The thing is, [Boss] is basically the operations manager. [Owner] is his dad, and [Owner] pretty much calls the shots; if [Owner] disapproves of something, it either doesn't happen in the first place or it gets fixed pronto. So [Boss] could say (as he did) that he wants to keep me on regardless of how things have gone, but if [Owner] was cheesed off enough by it, that's it.
[Boss] basically told me he was pleased with my performance (excluding my calling off Tuesday) and was prepared to let the past be the past, because (I think) sometimes stuff happens. But as I say, if [Owner] is unhappy, it probably doesn't matter what [Boss] thinks.
I guess I'd deserve it, too.
As bad as that would be, though, 2 weeks isn't enough to put on a resume. I guess I could say I did a very short-term contract to build a single robot cell, but the point is it's not a black mark on my record if things don't go well.
...but all signs point to "I'm going to still be employed next week," since today I spent some time watching [coworker] teach a robot how to identify and pick up a part for processing, and he told me, "You're going to be doing a lot of this later on." (Of course he might not be privy to what the bosses are thinking.

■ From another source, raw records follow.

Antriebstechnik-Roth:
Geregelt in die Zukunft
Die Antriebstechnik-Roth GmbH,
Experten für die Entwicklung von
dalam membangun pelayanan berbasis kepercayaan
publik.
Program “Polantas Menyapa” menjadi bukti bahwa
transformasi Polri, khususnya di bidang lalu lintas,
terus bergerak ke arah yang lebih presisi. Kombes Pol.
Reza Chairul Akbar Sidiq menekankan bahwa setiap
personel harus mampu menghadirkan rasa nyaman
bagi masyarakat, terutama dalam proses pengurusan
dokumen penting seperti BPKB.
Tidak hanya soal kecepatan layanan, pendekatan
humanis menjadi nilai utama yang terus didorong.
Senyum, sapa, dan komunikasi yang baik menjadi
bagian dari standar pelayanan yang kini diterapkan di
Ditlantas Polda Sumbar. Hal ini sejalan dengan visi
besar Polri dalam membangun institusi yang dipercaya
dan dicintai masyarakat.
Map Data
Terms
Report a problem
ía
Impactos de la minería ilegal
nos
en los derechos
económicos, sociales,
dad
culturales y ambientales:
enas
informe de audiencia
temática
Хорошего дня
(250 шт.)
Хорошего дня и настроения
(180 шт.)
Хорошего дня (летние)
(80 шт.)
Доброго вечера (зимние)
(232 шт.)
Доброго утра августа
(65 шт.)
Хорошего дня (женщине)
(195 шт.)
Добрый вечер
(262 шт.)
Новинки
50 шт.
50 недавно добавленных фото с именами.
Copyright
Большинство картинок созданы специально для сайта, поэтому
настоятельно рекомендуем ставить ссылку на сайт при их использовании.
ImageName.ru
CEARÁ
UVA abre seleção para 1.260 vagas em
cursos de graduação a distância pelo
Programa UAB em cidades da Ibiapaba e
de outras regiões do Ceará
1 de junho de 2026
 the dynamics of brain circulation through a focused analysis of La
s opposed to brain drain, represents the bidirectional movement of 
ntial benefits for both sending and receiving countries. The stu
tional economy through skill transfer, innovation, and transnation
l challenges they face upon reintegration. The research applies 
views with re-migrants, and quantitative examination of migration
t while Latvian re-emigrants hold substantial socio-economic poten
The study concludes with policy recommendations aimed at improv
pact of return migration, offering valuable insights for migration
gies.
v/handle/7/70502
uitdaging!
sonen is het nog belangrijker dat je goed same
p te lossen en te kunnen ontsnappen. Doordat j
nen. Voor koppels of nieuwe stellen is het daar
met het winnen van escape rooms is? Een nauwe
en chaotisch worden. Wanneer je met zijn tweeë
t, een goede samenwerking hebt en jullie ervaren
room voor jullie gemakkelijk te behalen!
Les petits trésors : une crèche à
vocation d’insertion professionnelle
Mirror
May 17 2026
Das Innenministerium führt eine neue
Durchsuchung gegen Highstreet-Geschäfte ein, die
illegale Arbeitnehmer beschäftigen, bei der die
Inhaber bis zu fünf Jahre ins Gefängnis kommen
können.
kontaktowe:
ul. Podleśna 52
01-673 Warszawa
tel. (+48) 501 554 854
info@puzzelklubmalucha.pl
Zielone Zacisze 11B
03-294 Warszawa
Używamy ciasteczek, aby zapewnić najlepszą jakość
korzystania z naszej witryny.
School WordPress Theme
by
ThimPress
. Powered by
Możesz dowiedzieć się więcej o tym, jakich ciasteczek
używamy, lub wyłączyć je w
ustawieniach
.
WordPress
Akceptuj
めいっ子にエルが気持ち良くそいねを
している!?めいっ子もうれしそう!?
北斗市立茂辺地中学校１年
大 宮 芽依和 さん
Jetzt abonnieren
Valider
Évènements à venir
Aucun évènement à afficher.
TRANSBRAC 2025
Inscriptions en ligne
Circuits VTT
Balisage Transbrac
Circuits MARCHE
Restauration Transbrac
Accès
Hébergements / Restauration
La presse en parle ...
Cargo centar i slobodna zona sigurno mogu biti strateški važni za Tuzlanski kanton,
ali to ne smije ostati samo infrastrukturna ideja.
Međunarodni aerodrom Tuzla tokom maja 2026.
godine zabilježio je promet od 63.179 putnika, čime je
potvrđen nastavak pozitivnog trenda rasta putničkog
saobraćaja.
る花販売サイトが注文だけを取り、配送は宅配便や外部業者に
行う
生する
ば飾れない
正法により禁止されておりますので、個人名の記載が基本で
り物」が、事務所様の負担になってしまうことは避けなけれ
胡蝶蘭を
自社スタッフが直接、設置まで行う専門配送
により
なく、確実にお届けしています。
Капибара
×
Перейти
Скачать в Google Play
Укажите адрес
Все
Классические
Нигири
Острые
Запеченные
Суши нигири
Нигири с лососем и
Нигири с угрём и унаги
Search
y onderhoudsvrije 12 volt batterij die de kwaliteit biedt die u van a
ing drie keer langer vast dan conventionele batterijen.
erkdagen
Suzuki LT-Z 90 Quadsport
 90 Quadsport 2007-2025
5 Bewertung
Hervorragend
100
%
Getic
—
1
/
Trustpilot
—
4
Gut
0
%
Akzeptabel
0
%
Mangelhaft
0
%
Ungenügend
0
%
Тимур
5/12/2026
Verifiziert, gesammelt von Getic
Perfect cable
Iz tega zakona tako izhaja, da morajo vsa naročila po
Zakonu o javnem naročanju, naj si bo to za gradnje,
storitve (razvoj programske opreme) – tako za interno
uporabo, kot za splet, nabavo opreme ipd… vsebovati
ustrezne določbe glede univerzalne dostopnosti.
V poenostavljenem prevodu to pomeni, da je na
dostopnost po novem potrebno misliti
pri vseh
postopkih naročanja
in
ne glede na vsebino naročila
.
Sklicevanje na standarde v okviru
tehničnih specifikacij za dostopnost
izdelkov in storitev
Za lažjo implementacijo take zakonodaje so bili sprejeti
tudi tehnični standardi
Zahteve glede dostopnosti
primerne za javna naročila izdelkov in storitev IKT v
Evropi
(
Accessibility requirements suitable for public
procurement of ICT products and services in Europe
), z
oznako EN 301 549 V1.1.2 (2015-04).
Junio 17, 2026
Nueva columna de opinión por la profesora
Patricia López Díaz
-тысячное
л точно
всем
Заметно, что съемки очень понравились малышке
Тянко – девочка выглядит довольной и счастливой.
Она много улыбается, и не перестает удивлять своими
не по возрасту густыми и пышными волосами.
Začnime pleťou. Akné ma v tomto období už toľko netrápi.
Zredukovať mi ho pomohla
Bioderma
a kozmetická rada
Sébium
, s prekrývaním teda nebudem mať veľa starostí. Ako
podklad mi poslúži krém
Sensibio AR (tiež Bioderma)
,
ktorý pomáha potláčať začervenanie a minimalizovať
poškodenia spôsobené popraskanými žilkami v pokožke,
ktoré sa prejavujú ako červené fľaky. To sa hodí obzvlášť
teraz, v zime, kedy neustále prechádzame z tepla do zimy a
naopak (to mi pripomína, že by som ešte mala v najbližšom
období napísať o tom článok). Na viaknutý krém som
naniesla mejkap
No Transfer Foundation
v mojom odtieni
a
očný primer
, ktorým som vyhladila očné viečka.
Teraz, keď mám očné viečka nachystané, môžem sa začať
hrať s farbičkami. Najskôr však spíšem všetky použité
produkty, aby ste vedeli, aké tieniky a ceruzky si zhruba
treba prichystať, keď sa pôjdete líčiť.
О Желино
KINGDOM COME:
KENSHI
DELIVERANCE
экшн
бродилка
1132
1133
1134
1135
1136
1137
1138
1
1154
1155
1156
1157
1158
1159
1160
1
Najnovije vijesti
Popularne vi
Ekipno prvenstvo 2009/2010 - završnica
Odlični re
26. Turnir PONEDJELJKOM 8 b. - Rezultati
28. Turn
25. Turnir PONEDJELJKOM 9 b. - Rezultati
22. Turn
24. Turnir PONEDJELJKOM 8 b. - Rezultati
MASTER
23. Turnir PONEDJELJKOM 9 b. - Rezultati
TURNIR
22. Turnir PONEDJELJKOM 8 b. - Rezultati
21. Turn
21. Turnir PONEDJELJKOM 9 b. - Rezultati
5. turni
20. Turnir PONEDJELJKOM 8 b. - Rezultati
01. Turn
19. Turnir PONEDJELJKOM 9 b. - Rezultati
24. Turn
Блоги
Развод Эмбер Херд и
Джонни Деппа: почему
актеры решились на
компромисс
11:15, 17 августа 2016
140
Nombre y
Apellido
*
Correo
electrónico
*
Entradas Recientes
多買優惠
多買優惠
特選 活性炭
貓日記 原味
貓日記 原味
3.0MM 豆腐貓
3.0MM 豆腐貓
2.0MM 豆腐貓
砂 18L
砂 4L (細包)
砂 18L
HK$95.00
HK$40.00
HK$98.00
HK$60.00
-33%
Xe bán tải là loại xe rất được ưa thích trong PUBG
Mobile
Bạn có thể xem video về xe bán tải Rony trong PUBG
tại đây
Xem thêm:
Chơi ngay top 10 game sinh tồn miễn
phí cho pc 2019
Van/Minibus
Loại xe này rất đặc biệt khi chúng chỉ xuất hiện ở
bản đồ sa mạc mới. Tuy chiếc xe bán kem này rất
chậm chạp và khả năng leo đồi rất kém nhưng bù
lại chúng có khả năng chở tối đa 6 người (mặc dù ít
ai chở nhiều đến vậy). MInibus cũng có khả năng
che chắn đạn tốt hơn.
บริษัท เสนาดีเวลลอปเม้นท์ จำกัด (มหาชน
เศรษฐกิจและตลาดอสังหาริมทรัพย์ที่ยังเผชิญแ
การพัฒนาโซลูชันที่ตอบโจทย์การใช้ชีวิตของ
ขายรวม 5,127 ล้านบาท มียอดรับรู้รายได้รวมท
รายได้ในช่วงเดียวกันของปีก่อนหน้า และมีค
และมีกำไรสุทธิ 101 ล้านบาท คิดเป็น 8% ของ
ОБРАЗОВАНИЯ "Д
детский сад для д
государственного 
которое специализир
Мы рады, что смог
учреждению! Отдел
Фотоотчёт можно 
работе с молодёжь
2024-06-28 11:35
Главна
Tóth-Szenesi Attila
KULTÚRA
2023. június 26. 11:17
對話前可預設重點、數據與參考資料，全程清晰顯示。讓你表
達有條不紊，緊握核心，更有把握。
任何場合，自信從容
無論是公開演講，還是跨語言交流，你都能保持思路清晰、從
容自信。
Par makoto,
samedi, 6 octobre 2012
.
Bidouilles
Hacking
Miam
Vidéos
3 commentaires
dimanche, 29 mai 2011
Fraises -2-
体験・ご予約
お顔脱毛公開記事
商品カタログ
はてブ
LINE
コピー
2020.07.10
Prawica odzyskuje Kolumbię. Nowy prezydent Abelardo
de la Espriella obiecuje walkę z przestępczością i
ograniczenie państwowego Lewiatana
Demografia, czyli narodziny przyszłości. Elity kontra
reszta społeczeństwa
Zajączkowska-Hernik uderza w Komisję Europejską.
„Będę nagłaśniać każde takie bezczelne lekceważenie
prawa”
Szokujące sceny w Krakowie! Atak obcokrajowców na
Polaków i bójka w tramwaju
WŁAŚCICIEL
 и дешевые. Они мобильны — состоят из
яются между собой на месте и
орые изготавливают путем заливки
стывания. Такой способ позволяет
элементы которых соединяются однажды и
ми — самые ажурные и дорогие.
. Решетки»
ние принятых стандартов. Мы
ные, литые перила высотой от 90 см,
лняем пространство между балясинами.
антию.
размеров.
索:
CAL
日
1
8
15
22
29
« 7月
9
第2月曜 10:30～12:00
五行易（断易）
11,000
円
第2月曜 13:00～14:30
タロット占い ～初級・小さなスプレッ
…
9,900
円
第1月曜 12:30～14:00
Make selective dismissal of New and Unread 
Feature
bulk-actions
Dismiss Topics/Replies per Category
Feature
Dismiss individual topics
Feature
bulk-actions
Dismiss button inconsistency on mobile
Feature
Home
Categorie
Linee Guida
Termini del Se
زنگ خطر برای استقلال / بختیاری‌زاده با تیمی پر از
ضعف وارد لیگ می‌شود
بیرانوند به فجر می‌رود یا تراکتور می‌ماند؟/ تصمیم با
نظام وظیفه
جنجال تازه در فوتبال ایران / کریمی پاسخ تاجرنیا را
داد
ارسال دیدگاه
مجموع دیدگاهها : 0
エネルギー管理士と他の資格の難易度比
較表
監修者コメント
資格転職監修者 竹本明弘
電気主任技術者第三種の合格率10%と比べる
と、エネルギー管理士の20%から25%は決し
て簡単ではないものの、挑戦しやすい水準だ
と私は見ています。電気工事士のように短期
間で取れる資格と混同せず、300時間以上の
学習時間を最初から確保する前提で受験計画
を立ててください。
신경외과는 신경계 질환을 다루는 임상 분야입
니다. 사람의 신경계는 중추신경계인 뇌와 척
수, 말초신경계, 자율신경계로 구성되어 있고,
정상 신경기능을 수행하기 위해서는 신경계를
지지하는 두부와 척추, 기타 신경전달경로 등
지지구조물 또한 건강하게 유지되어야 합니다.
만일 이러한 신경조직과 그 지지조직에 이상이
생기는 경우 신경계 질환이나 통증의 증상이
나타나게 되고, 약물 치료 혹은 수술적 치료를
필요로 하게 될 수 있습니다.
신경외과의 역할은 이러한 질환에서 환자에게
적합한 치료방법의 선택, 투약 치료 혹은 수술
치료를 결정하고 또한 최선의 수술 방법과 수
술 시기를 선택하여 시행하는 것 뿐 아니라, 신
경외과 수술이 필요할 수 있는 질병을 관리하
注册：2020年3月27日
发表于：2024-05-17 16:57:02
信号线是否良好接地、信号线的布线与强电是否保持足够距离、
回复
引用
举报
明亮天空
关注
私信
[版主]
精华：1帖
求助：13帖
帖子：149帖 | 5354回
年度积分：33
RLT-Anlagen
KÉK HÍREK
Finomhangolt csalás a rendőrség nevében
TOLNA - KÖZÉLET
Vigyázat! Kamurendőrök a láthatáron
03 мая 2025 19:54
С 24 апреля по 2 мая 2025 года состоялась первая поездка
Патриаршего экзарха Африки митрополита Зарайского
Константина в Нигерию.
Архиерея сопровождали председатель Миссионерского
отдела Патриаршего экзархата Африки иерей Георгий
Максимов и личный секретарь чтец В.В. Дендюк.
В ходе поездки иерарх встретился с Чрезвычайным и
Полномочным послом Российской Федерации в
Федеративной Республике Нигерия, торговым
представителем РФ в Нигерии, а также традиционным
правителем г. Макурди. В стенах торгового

How paranoid should I be?)
As for what I want--hell if I know. None of the alternatives makes me happy. I've just about reconciled myself to moving down here, though it still depresses the hell out of me when I consider it. (Thinking about it, last night, was what triggered the panic attack. I'm a wreck; sometimes I think I ought to seek disability for my anxiety disorder. It certainly does cause me enough trouble, damn it.) But choosing to go back to being unemployed is a complete non-starter.
If I end up being given the hidey ho, though, I'll just have to find something nearer to home, probably something unskilled. That appeals more to me than continued unemployment does--but really, I'd rather do something technical, if possible. (Still thinking that if I had to find a new job, getting a job like Geek Squad at Best Buy would be perfect...as long as they didn't make me try to sell anyone "Monster Cables".)
There is also still the possibility of getting some job retraining, paid for by Uncle Sam, applied to learning robot programming and such. That would be a good investment, and I bet I could find any number of entry-level positions closer to home if I had the training.
Well--thinking about this isn't going to do me much good, because I have no clue WTF is going on...yet. I figure I'll know by this time tomorrow at the latest what is going to be going on.
As Og says, in the worst case I've got a couple weeks' pay to help keep me afloat until I find something else. It should pay for a month or two worth of groceries, anyway.
But I'm betting I'll still have a job. C'mon: from a standing start, with no prior experience, in eight working days I've taken the thing from a pile of parts to a nearly-complete robot cell. (It'll be eight tomorrow, anyway.) If that's not enough to expiate my sin of calling off Tuesday, what is?
* * *
Anyway, I need to go buy Pepsi, and I have a hankering for some ice cream, and before I do any of that I need a freakin' shower. It was hot in there today, and I suffered two bouts of gut malf which left me sweating; and I had to crawl around on the floor to try to find a missing part, so I got extra-grimy today.
After that? I'll probably just watch anime again. WoW is too frustrating with this hotel's shitty Internet. (I've also been rereading Lovely Complex.) Anime FTW.